▶ The problem
Rewrite the lines from the line with "common name: Goat willow" to the line with "genus: Machaerina", changing every "common name" to "vernacular name" and leaving all else as it stands. Give only those lines.
======== Supplied material ========
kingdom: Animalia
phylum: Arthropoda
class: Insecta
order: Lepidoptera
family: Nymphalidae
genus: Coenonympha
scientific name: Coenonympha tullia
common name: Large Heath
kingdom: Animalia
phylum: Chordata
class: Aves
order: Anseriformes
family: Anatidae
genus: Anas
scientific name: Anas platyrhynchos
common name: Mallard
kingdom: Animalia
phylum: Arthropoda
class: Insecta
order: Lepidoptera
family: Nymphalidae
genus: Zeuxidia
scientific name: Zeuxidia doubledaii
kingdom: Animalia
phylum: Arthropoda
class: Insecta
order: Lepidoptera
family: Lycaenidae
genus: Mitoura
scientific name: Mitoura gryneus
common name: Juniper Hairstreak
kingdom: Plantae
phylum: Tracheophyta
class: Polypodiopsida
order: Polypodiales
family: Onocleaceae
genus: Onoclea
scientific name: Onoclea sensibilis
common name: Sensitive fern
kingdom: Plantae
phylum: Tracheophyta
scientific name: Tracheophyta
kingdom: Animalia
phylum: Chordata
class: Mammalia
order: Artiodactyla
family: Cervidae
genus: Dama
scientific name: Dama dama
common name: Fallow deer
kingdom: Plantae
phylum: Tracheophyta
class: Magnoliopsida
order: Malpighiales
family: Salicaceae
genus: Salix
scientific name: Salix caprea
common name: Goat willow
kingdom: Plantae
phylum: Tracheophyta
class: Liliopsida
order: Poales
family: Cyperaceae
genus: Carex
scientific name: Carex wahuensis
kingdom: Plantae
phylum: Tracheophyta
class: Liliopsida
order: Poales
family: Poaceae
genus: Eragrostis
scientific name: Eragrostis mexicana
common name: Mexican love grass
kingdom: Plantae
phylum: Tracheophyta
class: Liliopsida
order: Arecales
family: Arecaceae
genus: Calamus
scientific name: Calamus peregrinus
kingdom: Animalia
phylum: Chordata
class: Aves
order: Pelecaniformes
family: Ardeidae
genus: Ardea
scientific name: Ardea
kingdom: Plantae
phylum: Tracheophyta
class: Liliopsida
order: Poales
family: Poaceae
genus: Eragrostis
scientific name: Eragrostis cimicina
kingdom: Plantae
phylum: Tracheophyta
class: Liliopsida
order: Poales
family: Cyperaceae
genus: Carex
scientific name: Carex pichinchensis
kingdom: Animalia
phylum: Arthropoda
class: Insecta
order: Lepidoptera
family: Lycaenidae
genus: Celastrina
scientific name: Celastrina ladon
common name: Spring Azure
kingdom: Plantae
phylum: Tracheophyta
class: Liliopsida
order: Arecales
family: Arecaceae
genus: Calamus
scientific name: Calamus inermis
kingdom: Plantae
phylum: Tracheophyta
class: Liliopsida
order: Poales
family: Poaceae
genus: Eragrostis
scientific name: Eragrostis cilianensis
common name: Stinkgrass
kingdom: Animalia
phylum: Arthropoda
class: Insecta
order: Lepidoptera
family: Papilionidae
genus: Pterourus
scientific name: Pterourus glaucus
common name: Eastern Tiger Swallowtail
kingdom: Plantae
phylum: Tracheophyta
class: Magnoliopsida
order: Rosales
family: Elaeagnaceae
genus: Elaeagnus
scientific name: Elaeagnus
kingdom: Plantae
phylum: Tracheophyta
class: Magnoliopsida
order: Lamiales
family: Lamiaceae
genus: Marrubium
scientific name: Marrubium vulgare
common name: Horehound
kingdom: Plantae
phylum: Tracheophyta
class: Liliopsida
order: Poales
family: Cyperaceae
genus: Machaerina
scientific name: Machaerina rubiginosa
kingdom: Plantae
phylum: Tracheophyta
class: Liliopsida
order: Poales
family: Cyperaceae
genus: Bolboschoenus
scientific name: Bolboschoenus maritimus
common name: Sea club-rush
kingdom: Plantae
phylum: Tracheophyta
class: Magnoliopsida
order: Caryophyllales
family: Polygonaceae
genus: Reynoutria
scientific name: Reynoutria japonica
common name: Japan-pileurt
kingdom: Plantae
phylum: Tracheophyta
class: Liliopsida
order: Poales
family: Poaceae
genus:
========
▶ Response to this task
vernacular name: Goat willow
kingdom: Plantae
phylum: Tracheophyta
class: Liliopsida
order: Poales
family: Cyperaceae
genus: Carex
scientific name: Carex wahuensis
kingdom: Plantae
phylum: Tracheophyta
class: Liliopsida
order: Poales
family: Poaceae
genus: Eragrostis
scientific name: Eragrostis mexicana
vernacular name: Mexican love grass
kingdom: Plantae
phylum: Tracheophyta
class: Liliopsida
order: Arecales
family: Arecaceae
genus: Calamus
scientific name: Calamus peregrinus
kingdom: Animalia
phylum: Chordata
class: Aves
order: Pelecaniformes
family: Ardeidae
genus: Ardea
scientific name: Ardea
kingdom: Plantae
phylum: Tracheophyta
class: Liliopsida
order: Poales
family: Poaceae
genus: Eragrostis
scientific name: Eragrostis cimicina
kingdom: Plantae
phylum: Tracheophyta
class: Liliopsida
order: Poales
family: Cyperaceae
genus: Carex
scientific name: Carex pichinchensis
kingdom: Animalia
phylum: Arthropoda
class: Insecta
order: Lepidoptera
family: Lycaenidae
genus: Celastrina
scientific name: Celastrina ladon
vernacular name: Spring Azure
kingdom: Plantae
phylum: Tracheophyta
class: Liliopsida
order: Arecales
family: Arecaceae
genus: Calamus
scientific name: Calamus inermis
kingdom: Plantae
phylum: Tracheophyta
class: Liliopsida
order: Poales
family: Poaceae
genus: Eragrostis
scientific name: Eragrostis cilianensis
vernacular name: Stinkgrass
kingdom: Animalia
phylum: Arthropoda
class: Insecta
order: Lepidoptera
family: Papilionidae
genus: Pterourus
scientific name: Pterourus glaucus
vernacular name: Eastern Tiger Swallowtail
kingdom: Plantae
phylum: Tracheophyta
class: Magnoliopsida
order: Rosales
family: Elaeagnaceae
genus: Elaeagnus
scientific name: Elaeagnus
kingdom: Plantae
phylum: Tracheophyta
class: Magnoliopsida
order: Lamiales
family: Lamiaceae
genus: Marrubium
scientific name: Marrubium vulgare
vernacular name: Horehound
kingdom: Plantae
phylum: Tracheophyta
class: Liliopsida
order: Poales
family: Cyperaceae
genus: Machaerina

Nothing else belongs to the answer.